Open Gromov-Witten Invariants from the Augmentation Polynomial

TL;DR

This paper explores the relationship between open Gromov-Witten invariants and the augmentation polynomial, providing computational methods for specific knots and demonstrating how invariants can be derived from the polynomial.

Contribution

It introduces a method to compute genus zero open Gromov-Witten invariants from the augmentation polynomial for non-toric knots, expanding computational tools in symplectic geometry.

Findings

Computed open Gromov-Witten invariants for figure-eight and three-twist knots.

Derived augmentation polynomial from computed invariants for specific knots.

Established a link between invariants and the augmentation polynomial for certain cases.

Abstract

A conjecture of Aganagic and Vafa relates the open Gromov-Witten theory of $X=\mathcal{O}_{\mathbb{P}^{1}}(-1,-1)$ to the augmentation polynomial of Legendrian contact homology.

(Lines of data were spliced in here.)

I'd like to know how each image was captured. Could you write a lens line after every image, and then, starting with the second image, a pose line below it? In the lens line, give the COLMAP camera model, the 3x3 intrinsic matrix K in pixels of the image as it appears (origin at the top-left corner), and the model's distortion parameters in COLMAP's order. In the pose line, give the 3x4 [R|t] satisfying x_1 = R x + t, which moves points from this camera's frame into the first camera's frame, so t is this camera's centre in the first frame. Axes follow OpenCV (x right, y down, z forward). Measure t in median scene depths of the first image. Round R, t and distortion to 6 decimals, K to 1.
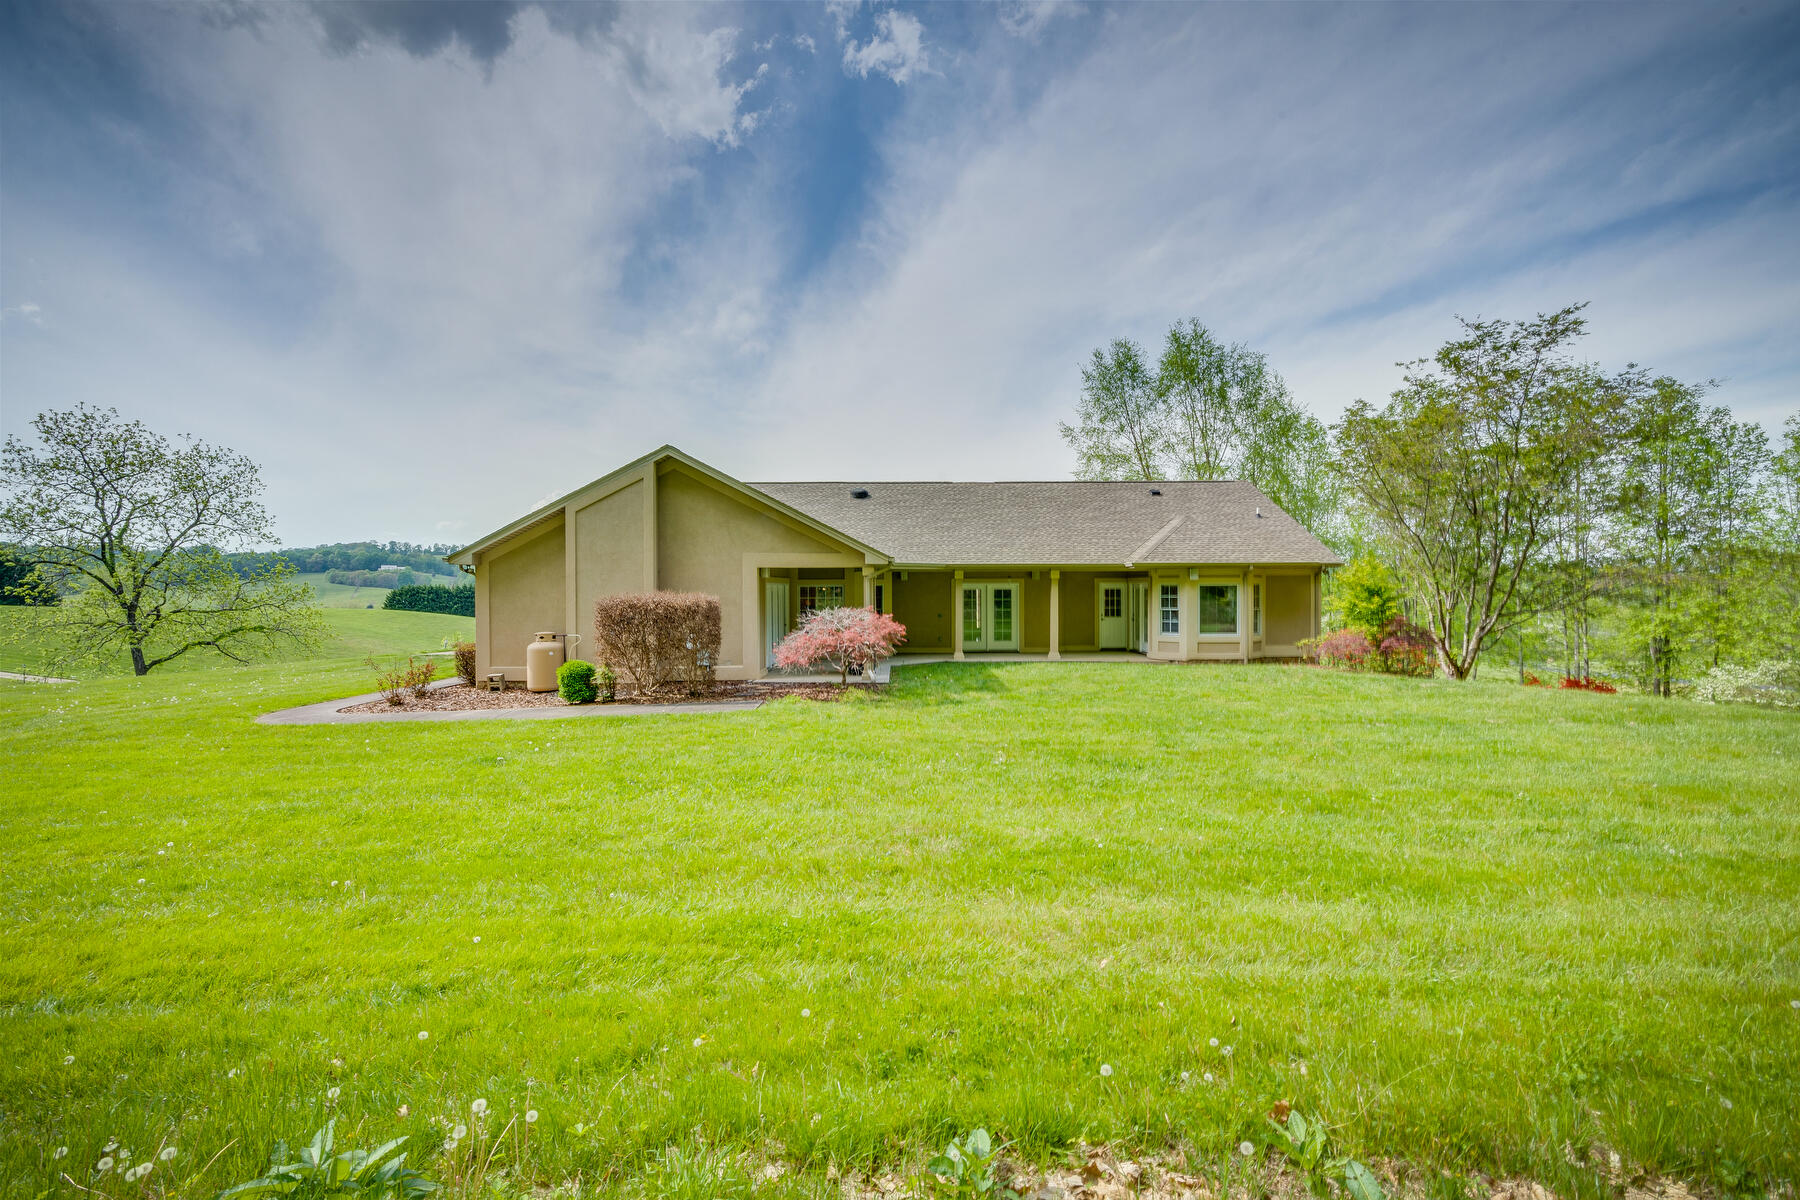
lens RADIAL K [[821.5, 0, 899.0], [0, 821.5, 598.0], [0, 0, 1]] dist [-0.005891, -0.000311]
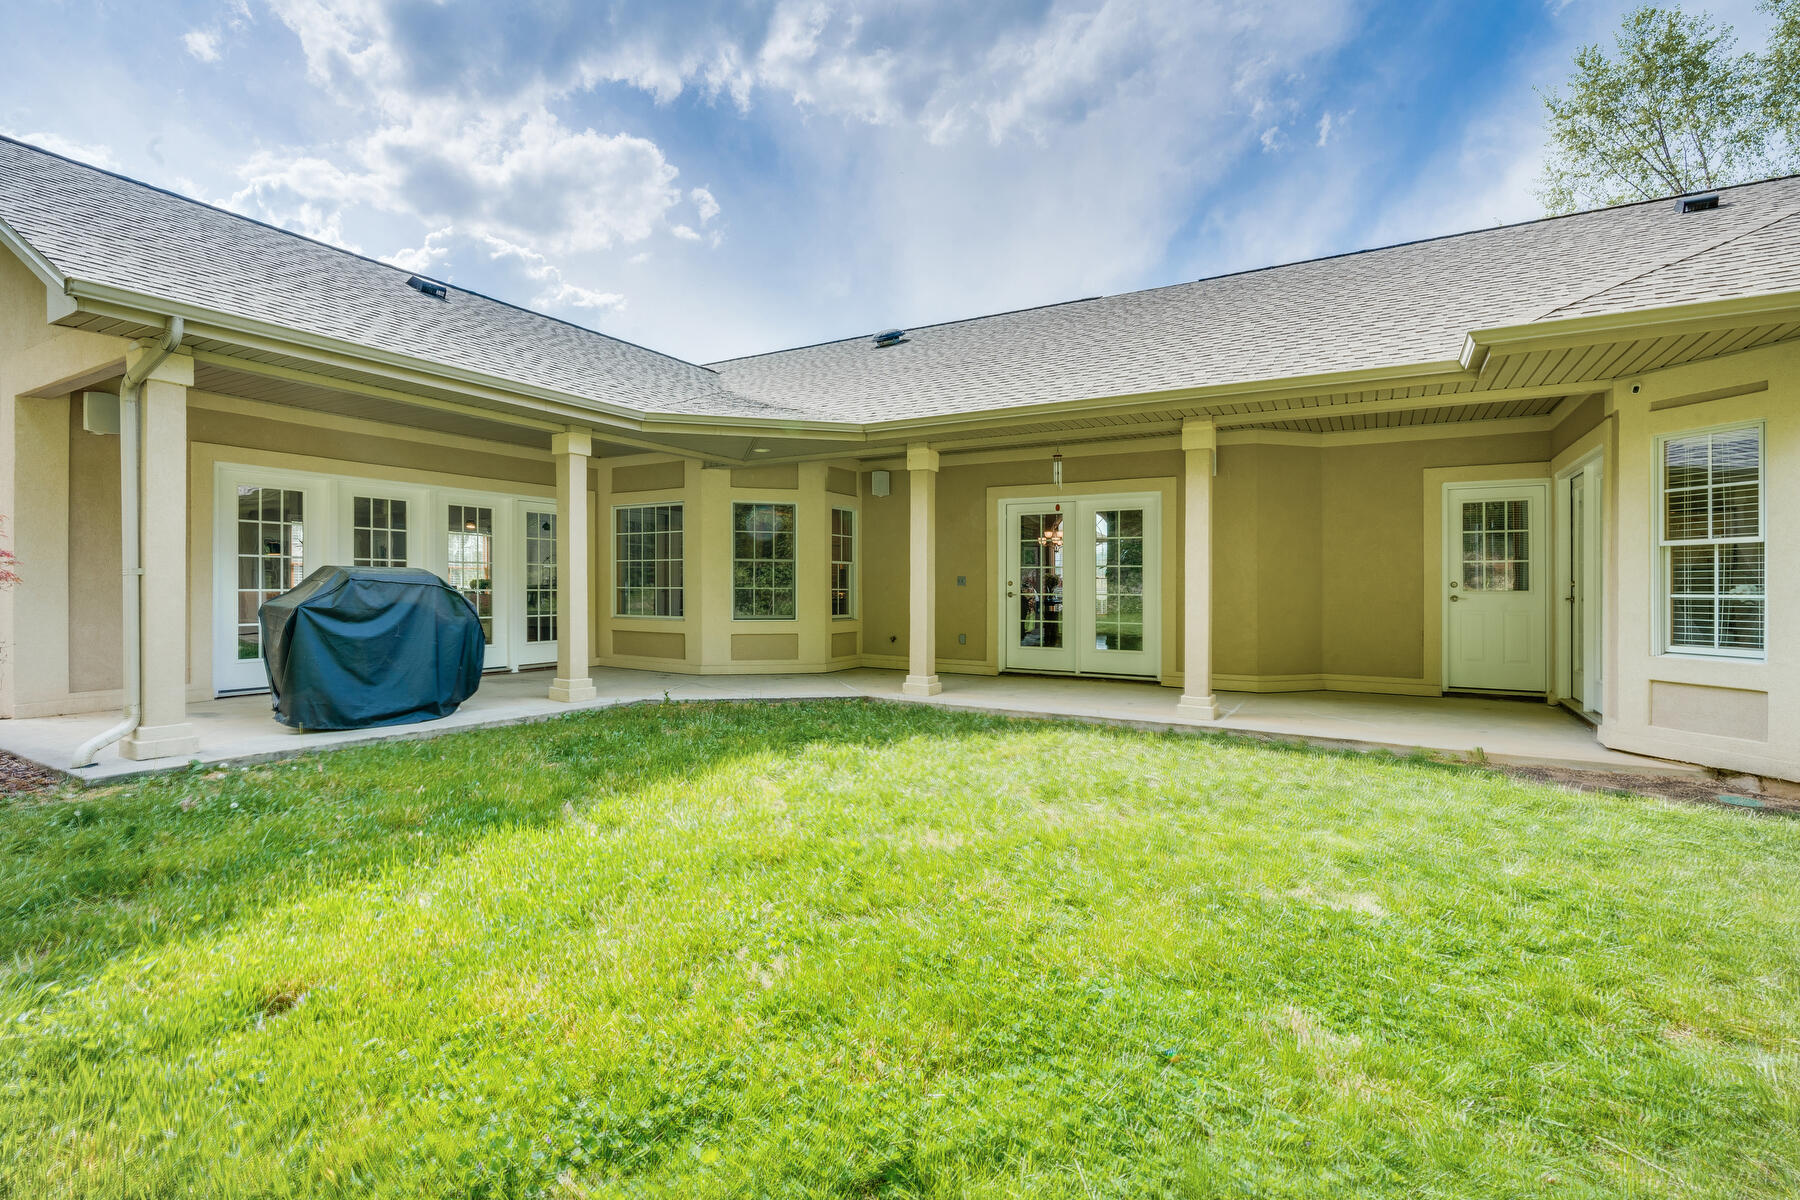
lens RADIAL K [[821.5, 0, 902.2], [0, 821.5, 589.4], [0, 0, 1]] dist [-0.005891, -0.000311]
pose [[0.856678, 0.006666, -0.515809, 0.234082], [-0.014402, 0.999836, -0.010997, 0.029992], [0.515651, 0.016850, 0.856633, 0.634105]]
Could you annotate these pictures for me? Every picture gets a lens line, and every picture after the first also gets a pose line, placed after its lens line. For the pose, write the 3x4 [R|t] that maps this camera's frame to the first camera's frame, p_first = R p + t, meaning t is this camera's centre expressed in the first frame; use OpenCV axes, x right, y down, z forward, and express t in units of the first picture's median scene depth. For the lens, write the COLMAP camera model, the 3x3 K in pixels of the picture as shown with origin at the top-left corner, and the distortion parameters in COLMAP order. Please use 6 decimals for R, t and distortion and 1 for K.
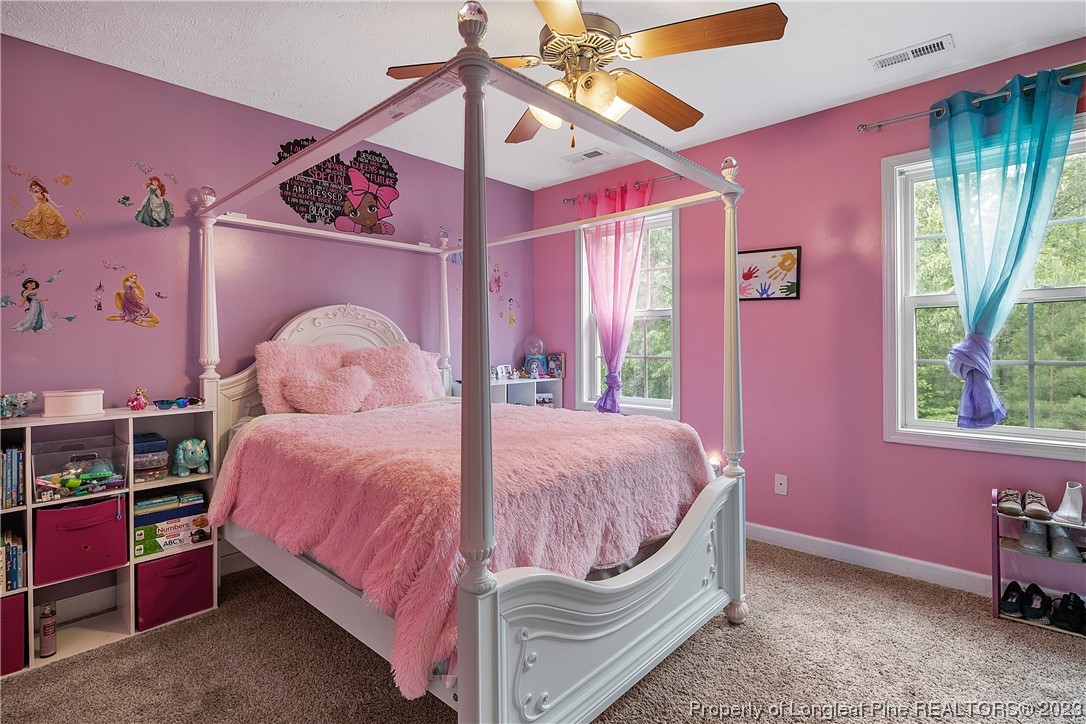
lens RADIAL K [[537.4, 0, 545.7], [0, 537.4, 359.2], [0, 0, 1]] dist [-0.001351, -0.000649]
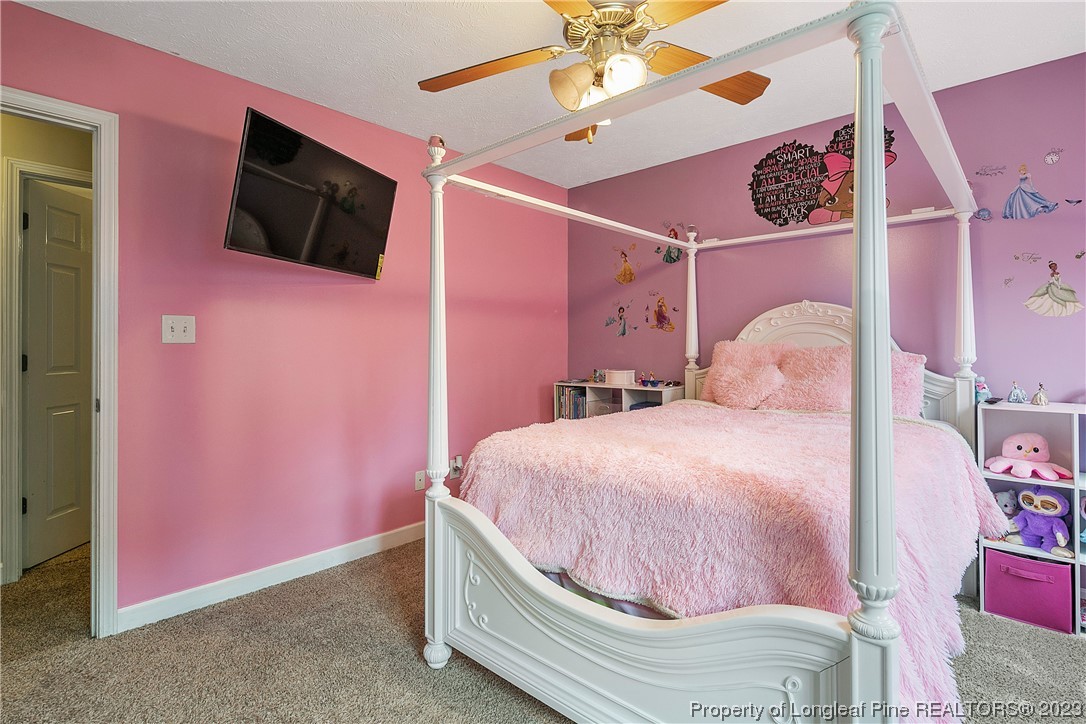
lens RADIAL K [[537.4, 0, 545.7], [0, 537.4, 359.2], [0, 0, 1]] dist [-0.001351, -0.000649]
pose [[-0.010716, 0.030618, -0.999474, 0.634138], [-0.024781, 0.999216, 0.030876, -0.017888], [0.999635, 0.025099, -0.009949, 0.574188]]
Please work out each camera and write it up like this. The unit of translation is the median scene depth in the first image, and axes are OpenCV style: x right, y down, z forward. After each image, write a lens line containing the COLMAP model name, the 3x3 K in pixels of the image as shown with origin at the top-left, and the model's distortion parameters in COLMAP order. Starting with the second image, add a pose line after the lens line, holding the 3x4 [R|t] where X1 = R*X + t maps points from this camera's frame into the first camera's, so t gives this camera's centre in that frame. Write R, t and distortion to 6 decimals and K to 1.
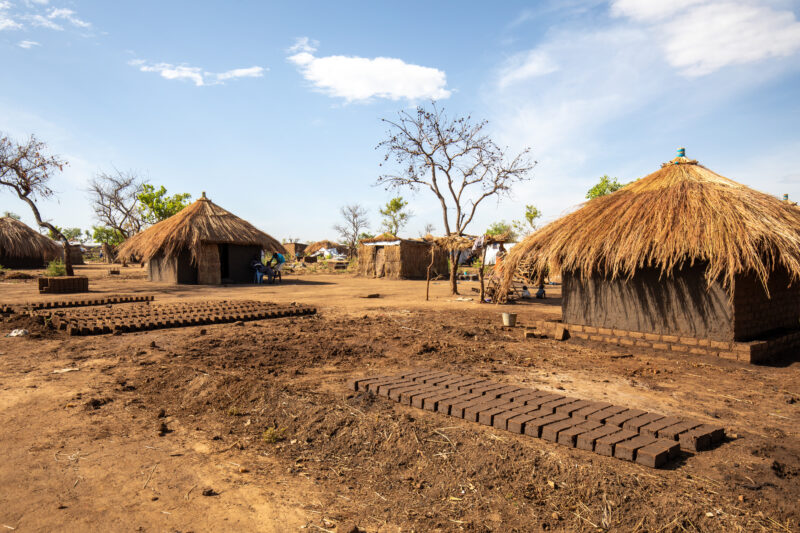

We describe how to use this conjecture to compute genus zero, one boundary component open Gromov-Witten invariants for Lagrangian submanifolds $L_{K}\subset X$ obtained from the conormal bundles of knots $K\subset S^{3}$. This computation is then performed for two non-toric examples (the figure-eight and three-twist knots). For $(r,s)$ torus knots, the open Gromov-Witten invariants can also be computed using Atiyah-Bott localization. Using this result for the unknot and the $(3,2)$ torus knot, we show that the augmentation polynomial can be derived from these open Gromov-Witten invariants.